Yuval Levin has a very important piece up on NRO about the prospect of an insurance death spiral under Obamacare. My takeaway is that we’re more likely to see a runaway cost spiral than an insurance death spiral.
Levin begins by explaining the death spiral scenario:
An insurance death spiral, or adverse selection spiral, would be a kind of second-order consequence of the website fiasco: The fact that it is so difficult to sign up for exchange coverage may mean that only highly motivated consumers do sign up, and those are likely to be people with high expected health costs.
If the exchanges end up containing too many people in poor health and not enough people in good health, insurers could take massive losses in 2014 and be forced to dramatically raise premiums for 2015 plans to better price the risk they would be taking on. Those higher premiums would cause even more healthy people to avoid getting coverage, leaving the risk pool in even worse shape and so driving even further premiums hikes, and the cycle would continue.
The core problem here is the design of Obamacare — with its badly imbalanced risk pools in the exchanges — not the design of the website — which only exacerbates the problem. As Levin puts it, “the system was already precariously perched at the edge of disaster, and the website’s woes may push it over the edge but they are not responsible for the danger in the first place.”

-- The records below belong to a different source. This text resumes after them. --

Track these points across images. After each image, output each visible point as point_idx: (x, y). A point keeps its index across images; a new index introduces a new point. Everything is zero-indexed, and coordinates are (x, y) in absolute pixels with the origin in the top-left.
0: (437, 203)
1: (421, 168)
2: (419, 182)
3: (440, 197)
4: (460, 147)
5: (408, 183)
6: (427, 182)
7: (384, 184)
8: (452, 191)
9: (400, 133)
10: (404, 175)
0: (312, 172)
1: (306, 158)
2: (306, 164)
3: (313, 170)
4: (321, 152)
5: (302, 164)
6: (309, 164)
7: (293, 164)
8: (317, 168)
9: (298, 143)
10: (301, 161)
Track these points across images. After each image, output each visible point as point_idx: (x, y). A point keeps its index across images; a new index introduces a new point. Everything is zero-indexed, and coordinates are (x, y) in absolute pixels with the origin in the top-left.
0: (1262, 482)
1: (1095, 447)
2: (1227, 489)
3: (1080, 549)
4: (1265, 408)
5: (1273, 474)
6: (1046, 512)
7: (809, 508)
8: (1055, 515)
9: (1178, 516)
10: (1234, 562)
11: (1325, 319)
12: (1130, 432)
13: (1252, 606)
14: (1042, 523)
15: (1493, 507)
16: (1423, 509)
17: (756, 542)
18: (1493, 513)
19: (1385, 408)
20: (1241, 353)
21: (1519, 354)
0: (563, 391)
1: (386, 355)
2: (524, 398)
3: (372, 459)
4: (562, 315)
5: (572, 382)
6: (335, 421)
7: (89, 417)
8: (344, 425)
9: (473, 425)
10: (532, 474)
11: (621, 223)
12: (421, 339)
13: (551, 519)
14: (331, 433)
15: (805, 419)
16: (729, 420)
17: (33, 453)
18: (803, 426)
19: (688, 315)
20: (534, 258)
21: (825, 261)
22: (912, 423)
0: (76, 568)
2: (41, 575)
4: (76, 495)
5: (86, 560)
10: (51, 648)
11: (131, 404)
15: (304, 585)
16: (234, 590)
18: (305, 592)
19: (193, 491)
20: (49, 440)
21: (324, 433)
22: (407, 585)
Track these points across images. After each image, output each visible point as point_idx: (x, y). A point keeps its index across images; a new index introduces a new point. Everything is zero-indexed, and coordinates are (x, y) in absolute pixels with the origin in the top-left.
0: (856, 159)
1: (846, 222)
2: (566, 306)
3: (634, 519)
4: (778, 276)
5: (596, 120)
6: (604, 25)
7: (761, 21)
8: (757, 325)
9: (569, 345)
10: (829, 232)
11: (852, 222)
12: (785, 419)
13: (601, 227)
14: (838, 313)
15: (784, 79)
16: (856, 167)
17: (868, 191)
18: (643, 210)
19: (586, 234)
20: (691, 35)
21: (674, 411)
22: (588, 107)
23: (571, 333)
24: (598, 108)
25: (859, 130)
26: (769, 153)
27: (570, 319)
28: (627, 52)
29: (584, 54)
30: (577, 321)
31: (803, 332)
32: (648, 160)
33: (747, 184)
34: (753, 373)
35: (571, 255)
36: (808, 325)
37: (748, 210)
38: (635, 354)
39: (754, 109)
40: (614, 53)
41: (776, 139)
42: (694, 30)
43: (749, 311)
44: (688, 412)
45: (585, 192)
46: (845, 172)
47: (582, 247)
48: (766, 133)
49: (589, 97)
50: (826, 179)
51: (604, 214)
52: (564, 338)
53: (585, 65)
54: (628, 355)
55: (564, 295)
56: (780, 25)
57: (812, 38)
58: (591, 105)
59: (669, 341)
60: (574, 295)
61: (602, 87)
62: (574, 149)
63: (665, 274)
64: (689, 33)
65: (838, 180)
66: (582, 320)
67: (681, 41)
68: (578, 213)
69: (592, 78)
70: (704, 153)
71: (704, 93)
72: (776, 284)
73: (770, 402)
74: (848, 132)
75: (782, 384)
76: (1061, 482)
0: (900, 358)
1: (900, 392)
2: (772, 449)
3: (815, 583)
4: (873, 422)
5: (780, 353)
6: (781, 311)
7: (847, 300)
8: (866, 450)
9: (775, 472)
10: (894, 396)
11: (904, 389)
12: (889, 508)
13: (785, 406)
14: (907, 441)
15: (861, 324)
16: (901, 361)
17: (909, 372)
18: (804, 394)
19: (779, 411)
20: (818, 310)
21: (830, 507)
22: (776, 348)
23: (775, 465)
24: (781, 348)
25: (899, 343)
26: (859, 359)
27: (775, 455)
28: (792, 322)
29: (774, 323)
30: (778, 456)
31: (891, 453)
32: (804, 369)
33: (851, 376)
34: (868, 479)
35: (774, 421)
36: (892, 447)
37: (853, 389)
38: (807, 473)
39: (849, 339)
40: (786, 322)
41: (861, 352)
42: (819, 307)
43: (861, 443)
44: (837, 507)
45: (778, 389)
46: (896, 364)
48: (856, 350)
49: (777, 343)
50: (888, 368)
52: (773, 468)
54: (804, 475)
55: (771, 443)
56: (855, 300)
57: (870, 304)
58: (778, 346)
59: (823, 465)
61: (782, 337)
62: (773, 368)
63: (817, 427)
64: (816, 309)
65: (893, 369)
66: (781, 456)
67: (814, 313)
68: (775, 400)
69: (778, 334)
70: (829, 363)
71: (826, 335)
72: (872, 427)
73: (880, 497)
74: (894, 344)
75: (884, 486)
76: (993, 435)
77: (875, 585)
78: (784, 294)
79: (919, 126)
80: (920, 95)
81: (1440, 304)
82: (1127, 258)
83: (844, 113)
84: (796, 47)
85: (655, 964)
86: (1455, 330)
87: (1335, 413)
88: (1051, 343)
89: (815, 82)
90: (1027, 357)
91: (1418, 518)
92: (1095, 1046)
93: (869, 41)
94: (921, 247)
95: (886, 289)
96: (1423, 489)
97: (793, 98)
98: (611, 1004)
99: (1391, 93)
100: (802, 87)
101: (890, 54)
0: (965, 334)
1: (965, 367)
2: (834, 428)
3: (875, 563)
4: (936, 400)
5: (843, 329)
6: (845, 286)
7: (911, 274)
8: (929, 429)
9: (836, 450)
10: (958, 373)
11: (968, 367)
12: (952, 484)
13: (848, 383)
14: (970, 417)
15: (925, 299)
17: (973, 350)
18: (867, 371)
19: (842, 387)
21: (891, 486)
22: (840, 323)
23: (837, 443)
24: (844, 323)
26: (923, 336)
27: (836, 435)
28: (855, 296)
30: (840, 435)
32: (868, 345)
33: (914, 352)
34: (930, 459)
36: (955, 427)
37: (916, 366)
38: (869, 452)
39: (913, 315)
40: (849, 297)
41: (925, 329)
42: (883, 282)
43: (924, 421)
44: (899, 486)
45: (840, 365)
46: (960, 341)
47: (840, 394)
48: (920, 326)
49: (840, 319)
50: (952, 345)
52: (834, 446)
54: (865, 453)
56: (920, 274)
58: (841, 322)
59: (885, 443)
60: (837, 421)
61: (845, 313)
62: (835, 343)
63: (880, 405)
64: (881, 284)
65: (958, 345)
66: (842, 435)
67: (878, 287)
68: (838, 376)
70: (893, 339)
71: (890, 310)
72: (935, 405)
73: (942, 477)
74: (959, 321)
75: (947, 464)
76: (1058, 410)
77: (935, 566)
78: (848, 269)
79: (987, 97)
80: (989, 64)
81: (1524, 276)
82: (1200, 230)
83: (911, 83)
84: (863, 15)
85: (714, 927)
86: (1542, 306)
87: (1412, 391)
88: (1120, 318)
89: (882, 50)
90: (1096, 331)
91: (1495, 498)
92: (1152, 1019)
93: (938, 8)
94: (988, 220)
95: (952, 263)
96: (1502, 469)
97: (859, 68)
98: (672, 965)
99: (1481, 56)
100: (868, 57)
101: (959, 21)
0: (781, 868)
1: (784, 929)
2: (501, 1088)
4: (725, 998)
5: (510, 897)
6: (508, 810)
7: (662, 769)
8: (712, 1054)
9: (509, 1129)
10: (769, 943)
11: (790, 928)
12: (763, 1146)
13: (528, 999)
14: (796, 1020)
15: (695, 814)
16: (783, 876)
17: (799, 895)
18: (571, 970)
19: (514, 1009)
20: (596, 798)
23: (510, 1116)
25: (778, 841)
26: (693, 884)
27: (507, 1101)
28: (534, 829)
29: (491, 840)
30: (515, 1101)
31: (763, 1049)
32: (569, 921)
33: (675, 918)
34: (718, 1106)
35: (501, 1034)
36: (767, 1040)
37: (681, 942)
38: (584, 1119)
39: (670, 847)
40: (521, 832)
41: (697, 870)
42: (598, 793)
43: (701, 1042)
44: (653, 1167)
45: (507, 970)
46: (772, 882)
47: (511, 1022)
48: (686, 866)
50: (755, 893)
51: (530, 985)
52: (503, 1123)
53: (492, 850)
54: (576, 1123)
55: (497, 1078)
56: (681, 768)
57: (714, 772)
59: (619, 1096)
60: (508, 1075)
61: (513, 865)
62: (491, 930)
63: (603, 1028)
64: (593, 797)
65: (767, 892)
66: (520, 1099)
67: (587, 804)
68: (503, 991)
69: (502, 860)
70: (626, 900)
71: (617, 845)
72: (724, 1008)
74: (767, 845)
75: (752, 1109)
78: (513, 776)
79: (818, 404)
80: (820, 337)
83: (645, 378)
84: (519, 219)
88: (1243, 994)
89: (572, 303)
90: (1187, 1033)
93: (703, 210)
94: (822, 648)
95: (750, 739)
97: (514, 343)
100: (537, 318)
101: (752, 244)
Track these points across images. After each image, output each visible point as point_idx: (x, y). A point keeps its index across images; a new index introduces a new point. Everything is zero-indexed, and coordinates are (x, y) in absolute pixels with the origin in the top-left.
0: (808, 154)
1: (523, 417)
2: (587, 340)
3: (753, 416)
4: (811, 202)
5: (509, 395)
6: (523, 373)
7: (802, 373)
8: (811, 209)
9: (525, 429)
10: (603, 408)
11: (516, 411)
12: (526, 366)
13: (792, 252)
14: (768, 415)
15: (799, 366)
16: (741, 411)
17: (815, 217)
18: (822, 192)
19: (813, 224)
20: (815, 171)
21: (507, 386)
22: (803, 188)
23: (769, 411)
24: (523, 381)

But Levin points out that Obamacare also has a built-in mechanism that may prevent it from going over the edge:
The talk of a death spiral in recent days has often overlooked a crucial feature of the exchange system that provides a major cushion against the effects of cascading adverse selection, though not against a whole host of other related problems. . . .The protection is a function of the design of the law’s exchange subsidies.
An insurance death spiral is a feedback phenomenon—a bad risk pool in year 1 causes drastically higher premiums in year 2 which causes an even worse pool that year and on and on. The key to it is that it causes consumer premiums to go up so that only people with high expected health costs (for whom the high premium is still less expensive than staying uninsured) stay in and drive the cycle on.
But in the Obamacare exchanges, the subsidy system is intended to prevent people from feeling the effect of annual premium increases after the first year. The subsidies are designed to make sure that each recipient pays only a certain percentage of his income in premium costs. That percentage stays essentially the same year after year, so if premiums get more expensive the government covers the difference.
In other words, if premiums for coverage purchased in the exchanges were to double or triple in 2015 because of severe adverse selection, people eligible for subsides would still pay the same amount they did in 2014 (assuming their incomes didn’t change) and the federal government would pay for the entirety of the increase. Subsidized beneficiaries would therefore not feel the effect and the healthy among them would not necessarily have much reason to flee the exchanges.
The question becomes: what percentage of the people who buy coverage in 2014 will receive subsidies? The CBO has estimated that number to be 86 percent. Thus, the vast majority of purchasers probably would not feel the effect of second-year premium spikes. And this means that the result of any such spikes would likely not fall into the usual pattern of an adverse selection spiral.
Levin isn’t saying that the adverse selection problem would not be problematic. On the contrary:
The sort of severe adverse selection the exchanges may experience would dramatically increase federal spending and would drive unsubsidized exchange participants (other than those in very poor health) and many insurers out of the exchanges.
It could also destabilize the portion of the individual market that remains outside the exchanges, since it will not be possible to keep the parts of the individual market that are inside and outside the exchanges quite separate (in no small part because Obamacare requires insurers to treat plans they sell in those two markets as drawing on a single risk pool).
And it would be difficult to shield the employer-based insurance system from such effects too; if the exchange system were to become simply an ultra-expensive and poorly formed high-risk pool, the entire insurance system would pay the price.
This is something other than an insurance death spiral, but it could prove just as calamitous.